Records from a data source
========
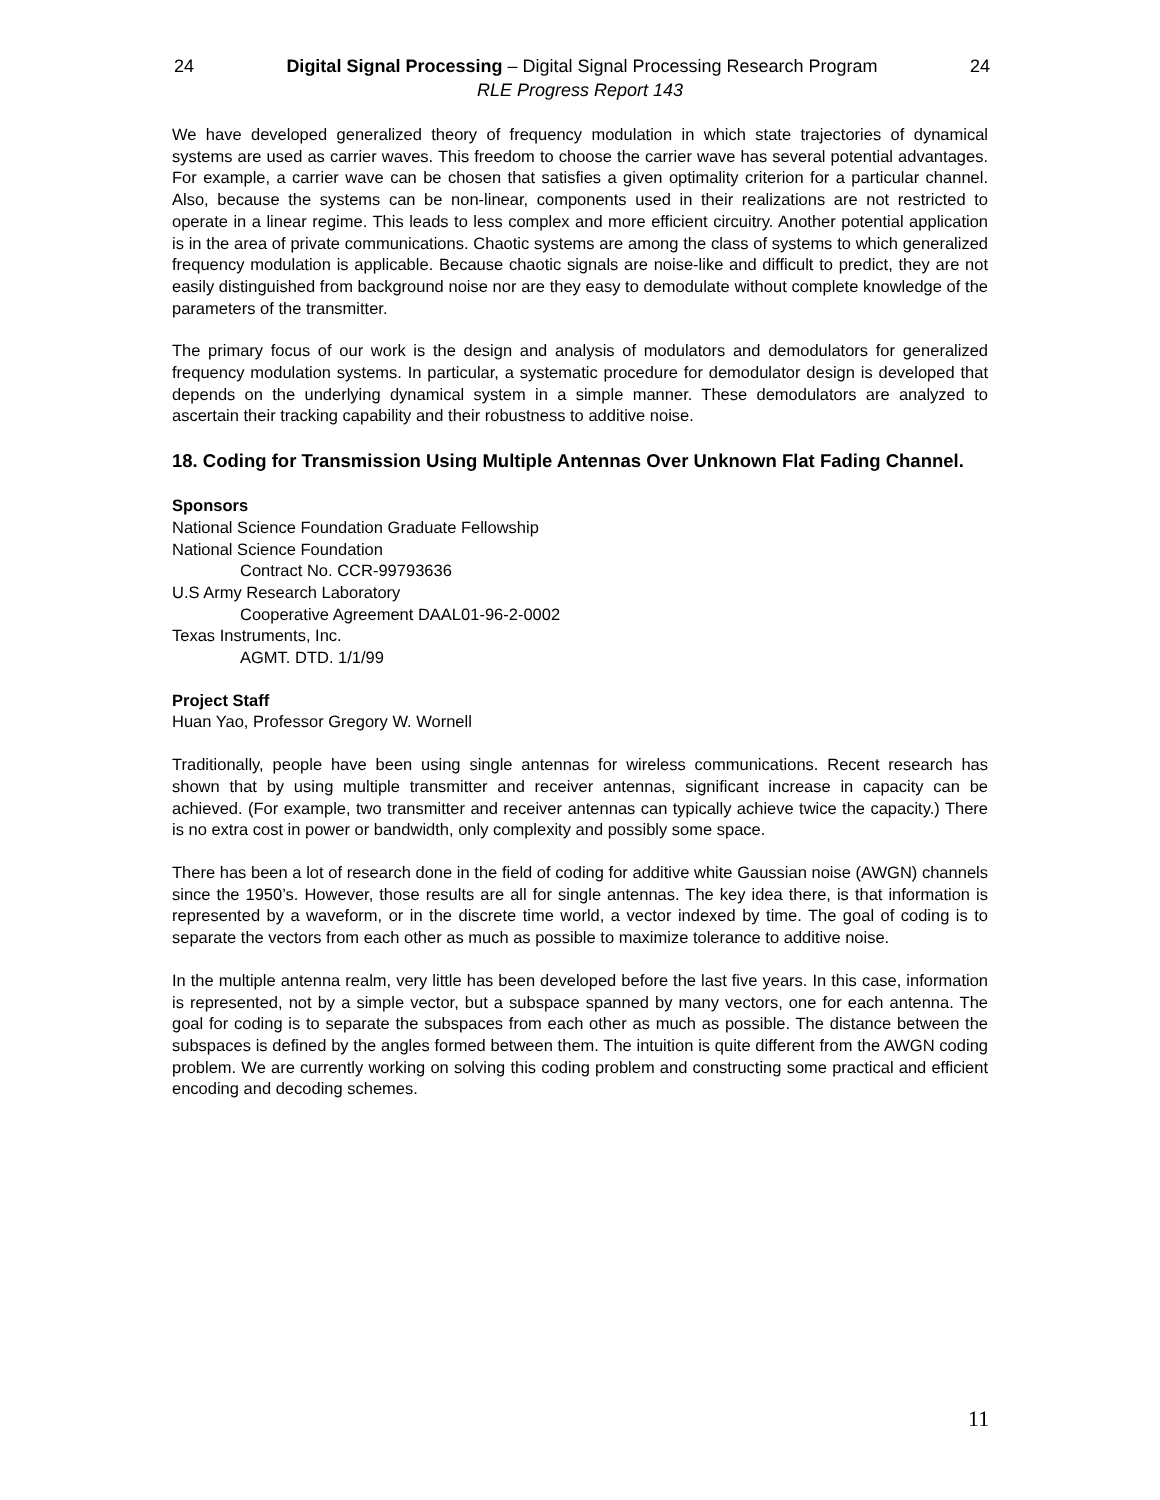24 Digital Signal Processing – Digital Signal Processing Research Program 24
RLE Progress Report 143
We have developed generalized theory of frequency modulation in which state trajectories of dynamical systems are used as carrier waves. This freedom to choose the carrier wave has several potential advantages. For example, a carrier wave can be chosen that satisfies a given optimality criterion for a particular channel. Also, because the systems can be non-linear, components used in their realizations are not restricted to operate in a linear regime. This leads to less complex and more efficient circuitry. Another potential application is in the area of private communications. Chaotic systems are among the class of systems to which generalized frequency modulation is applicable. Because chaotic signals are noise-like and difficult to predict, they are not easily distinguished from background noise nor are they easy to demodulate without complete knowledge of the parameters of the transmitter.
The primary focus of our work is the design and analysis of modulators and demodulators for generalized frequency modulation systems. In particular, a systematic procedure for demodulator design is developed that depends on the underlying dynamical system in a simple manner. These demodulators are analyzed to ascertain their tracking capability and their robustness to additive noise.
18. Coding for Transmission Using Multiple Antennas Over Unknown Flat Fading Channel.
Sponsors
National Science Foundation Graduate Fellowship
National Science Foundation
Contract No. CCR-99793636
U.S Army Research Laboratory
Cooperative Agreement DAAL01-96-2-0002
Texas Instruments, Inc.
AGMT. DTD. 1/1/99
Project Staff
Huan Yao, Professor Gregory W. Wornell
Traditionally, people have been using single antennas for wireless communications. Recent research has shown that by using multiple transmitter and receiver antennas, significant increase in capacity can be achieved. (For example, two transmitter and receiver antennas can typically achieve twice the capacity.) There is no extra cost in power or bandwidth, only complexity and possibly some space.
There has been a lot of research done in the field of coding for additive white Gaussian noise (AWGN) channels since the 1950’s. However, those results are all for single antennas. The key idea there, is that information is represented by a waveform, or in the discrete time world, a vector indexed by time. The goal of coding is to separate the vectors from each other as much as possible to maximize tolerance to additive noise.
In the multiple antenna realm, very little has been developed before the last five years. In this case, information is represented, not by a simple vector, but a subspace spanned by many vectors, one for each antenna. The goal for coding is to separate the subspaces from each other as much as possible. The distance between the subspaces is defined by the angles formed between them. The intuition is quite different from the AWGN coding problem. We are currently working on solving this coding problem and constructing some practical and efficient encoding and decoding schemes.
11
========
**Task goal:**
Pull each line containing the word "systems" out of the data above.

**Solution to this task:**
We have developed generalized theory of frequency modulation in which state trajectories of dynamical systems are used as carrier waves. This freedom to choose the carrier wave has several potential advantages. For example, a carrier wave can be chosen that satisfies a given optimality criterion for a particular channel. Also, because the systems can be non-linear, components used in their realizations are not restricted to operate in a linear regime. This leads to less complex and more efficient circuitry. Another potential application is in the area of private communications. Chaotic systems are among the class of systems to which generalized frequency modulation is applicable. Because chaotic signals are noise-like and difficult to predict, they are not easily distinguished from background noise nor are they easy to demodulate without complete knowledge of the parameters of the transmitter.
The primary focus of our work is the design and analysis of modulators and demodulators for generalized frequency modulation systems. In particular, a systematic procedure for demodulator design is developed that depends on the underlying dynamical system in a simple manner. These demodulators are analyzed to ascertain their tracking capability and their robustness to additive noise.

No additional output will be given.